Unlocking your Child’s Inner Maths Genius: From Mystery to Mastery
There seems to be a peculiarly British acceptance that some people are no good at maths. The comment is made happily by self-professed ‘mathsphobics’ in a way that an admission that ‘I struggle to read’ would rarely be. In China, Japan and Singapore where all children are expected to be a maths genius – and they do – our apparent relaxed attitude to maths ability is dumbfounding.
The UK’s lack of maths ability as a nation is laid bare in the international Programme for International Student Assessment (PISA) rankings, where the UK featured in 27th place in 2015. Some 22 per cent of 15-year-olds failed to reach Level 2, which means they cannot solve problems routinely faced by adults in their daily lives.
In schools, particularly at primary level, there is now new focus on the subject and an attempt to learn from countries that do it better.
A Growth Mindset Approach to Maths Mastery
The buzz phrase is ‘maths mastery’, an approach to maths that encourages a deeper conceptual understanding. The government is training teachers in a programme of new techniques aimed at putting this approach in to practice. But, the onus lies not with the school alone.
Parents too have a role to play in helping their children become skilful, independent mathematicians.
Judith, a chartered mathematician and one of Fleet Tutors’ experts at tutoring GCSE and A level maths, believes that many parents who struggled with maths really want their children to do better than they did and understand the importance of getting a good GCSE grade.
Confidence and a readiness to try things out without fear of failure – currently characterised as a growth mindset – are vital. This allows children to almost get beyond numbers.
For Judith, maths is something else above just dealing with numbers. This doesn’t mean that numbers are not important. In fact, the ability to manipulate them easily and quickly is what frees children up to start thinking about more substantive maths;
‘Some people tend to think that maths is all about numbers and I think that is wrong. It is about spotting patterns and not necessarily being brilliant at arithmetic. Even now, if I’m adding up marks on an exam sheet for instance, I can feel that I really have to concentrate and push my mind to add up this list‘.
Unlocking Your Child’s Inner Maths Genius
According to Marcus du Sautoy, Simonyi professor for the public understanding of science and professor of maths at Oxford University, doing mathematics is a bit like playing sport or learning a musical instrument. You can’t do it well immediately – it requires practice.
Judith agrees. At GCSE level, the way to success is doing lots and lots of practice, such as past papers, to get students used to the way problems are brought up in questions and the sometimes random nature of how things are put together.

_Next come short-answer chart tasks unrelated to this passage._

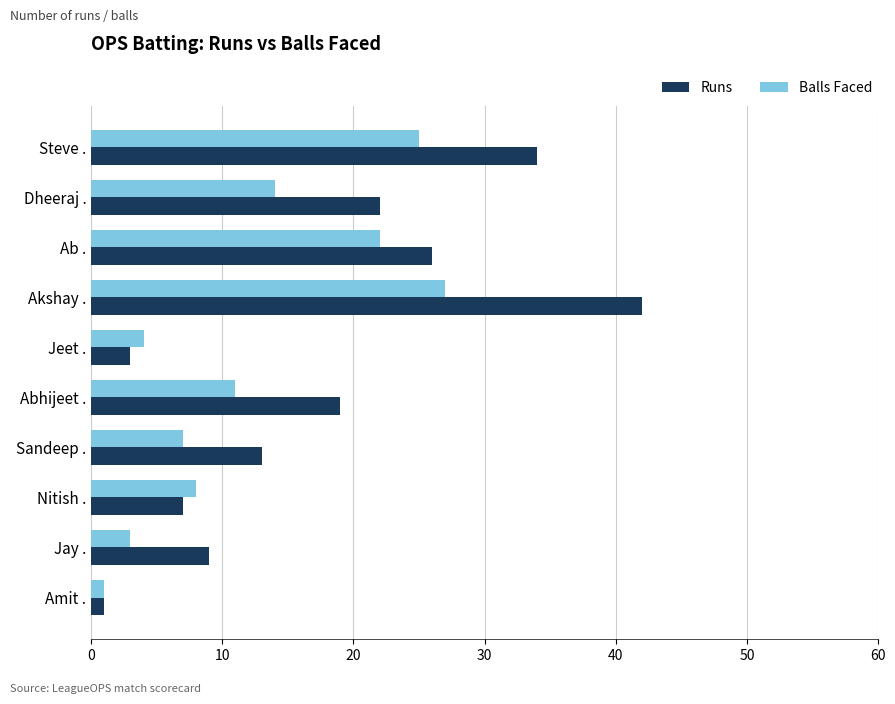

Which series has the widest spread of values?

Runs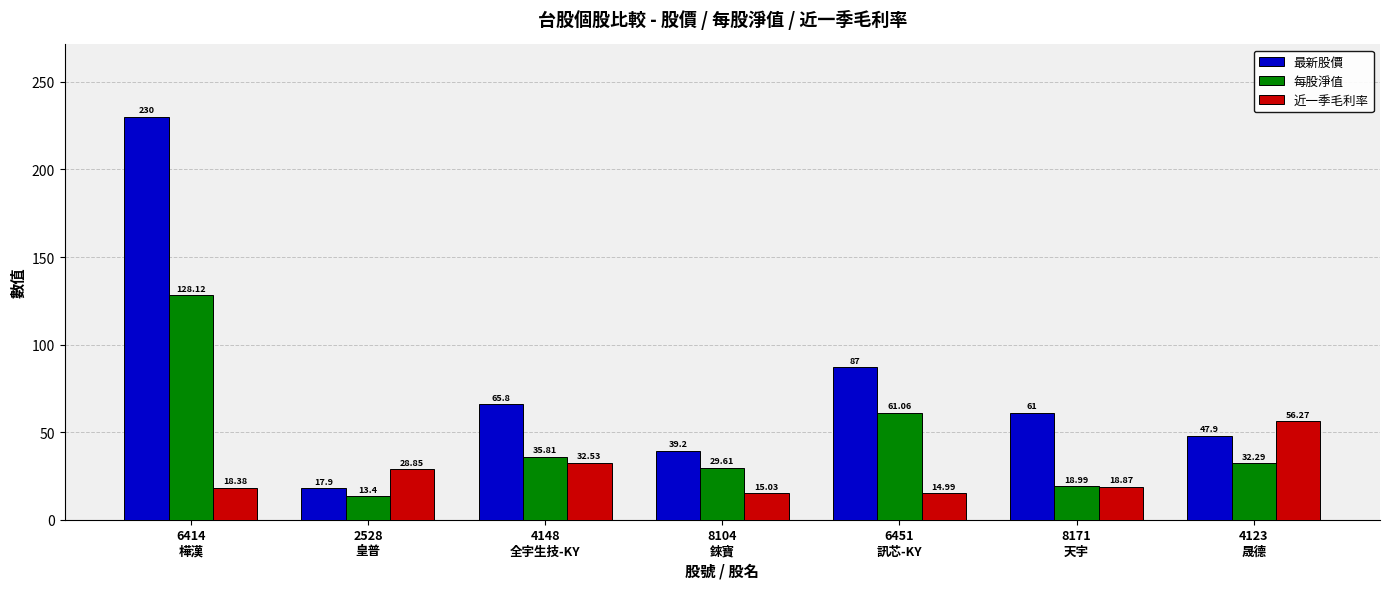

Reading left to right, transcribe all the data shown in this chart.

最新股價: 230.0	17.9	65.8	39.2	87.0	61.0	47.9
每股淨值: 128.1	13.4	35.8	29.6	61.1	19.0	32.3
近一季毛利率: 18.4	28.9	32.5	15.0	15.0	18.9	56.3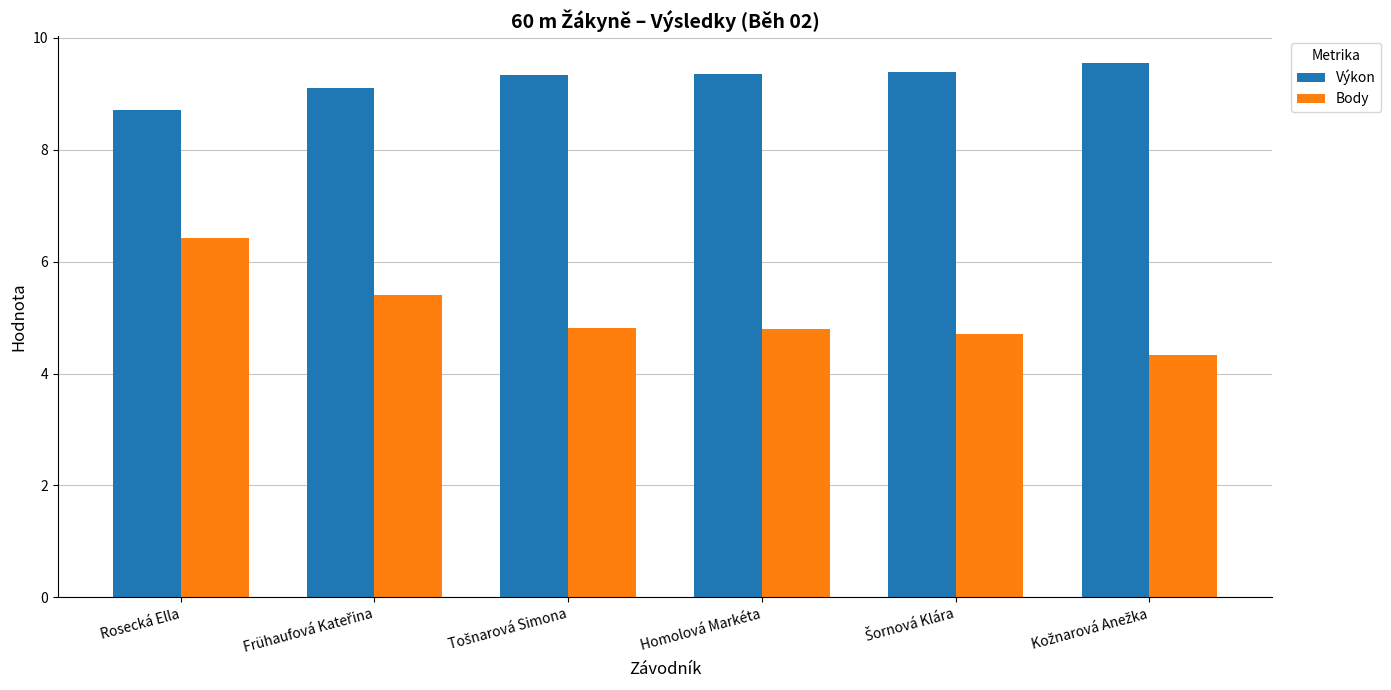

Which series has the widest spread of values?

Body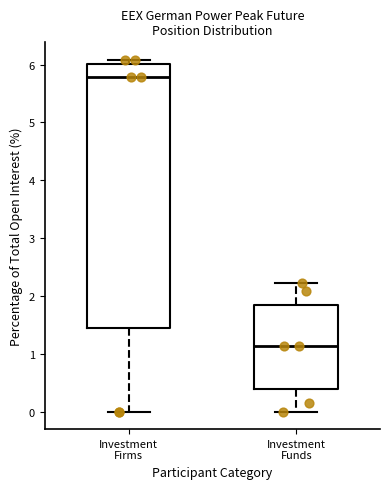

Comparing the boxes themselves (not the whiskers), which one is the tallest?

Investment Firms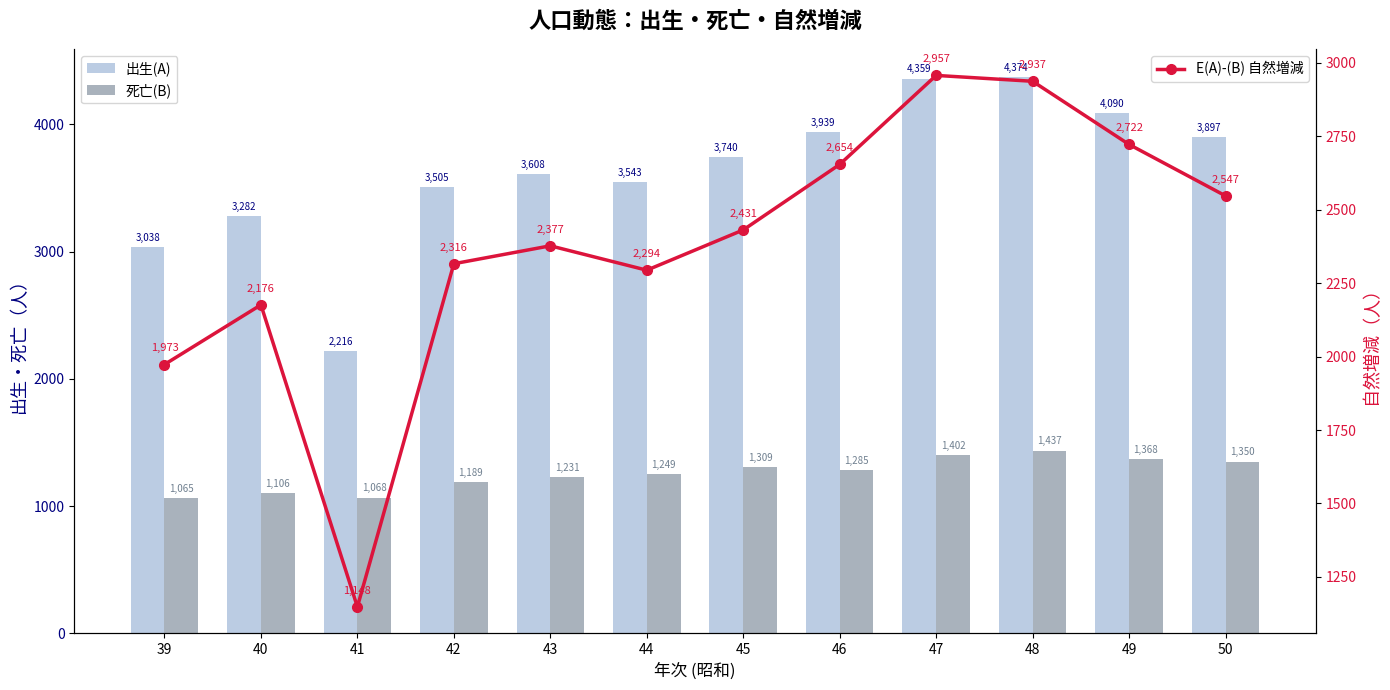

True or false: 出生(A) has a value of 874 at 39.

False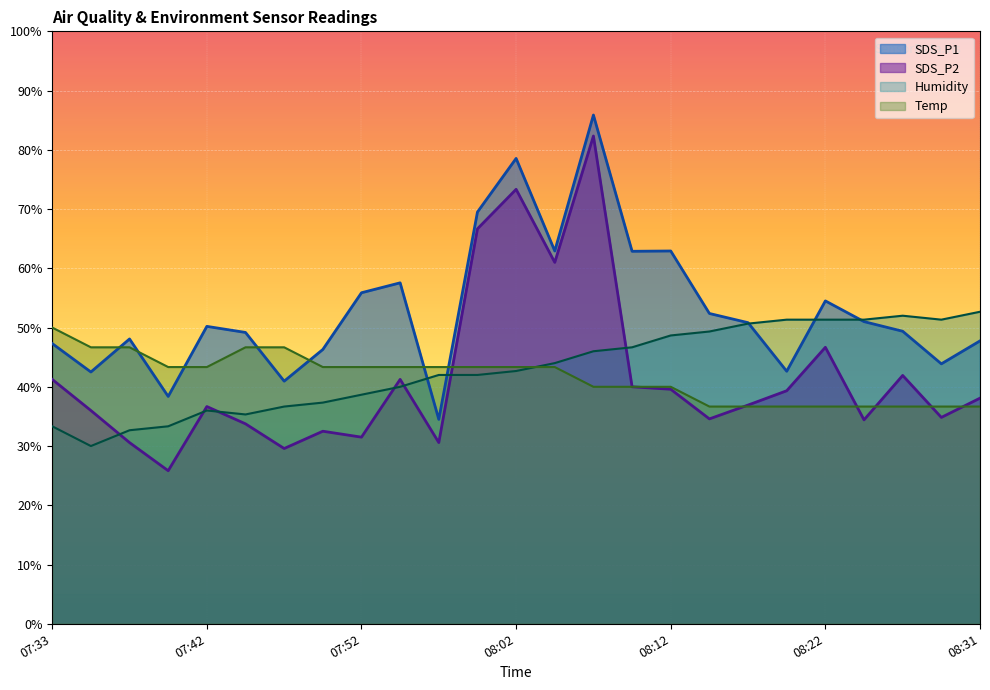

In Humidity, how many points are lower than both neighbors (excluding endpoints)?

3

A technique that has been successful with one child that Judith is tutoring is seeing numbers in terms of money;
‘We are talking about how subtraction is like being in debt, for instance. If you take away a debt, you are actually giving somebody something. That helps her to think about the direction in which numbers go‘.
Granted, such methods might not work for everybody but a one-to-one tutoring scenario allows the time and space to explore what might be useful.
‘The benefit of tutoring is that sometimes we can find that chink that lets the information in,’ argues Judith. It might be explaining something that they’ve heard in class but putting it in a slightly different way, and that can make all the difference’.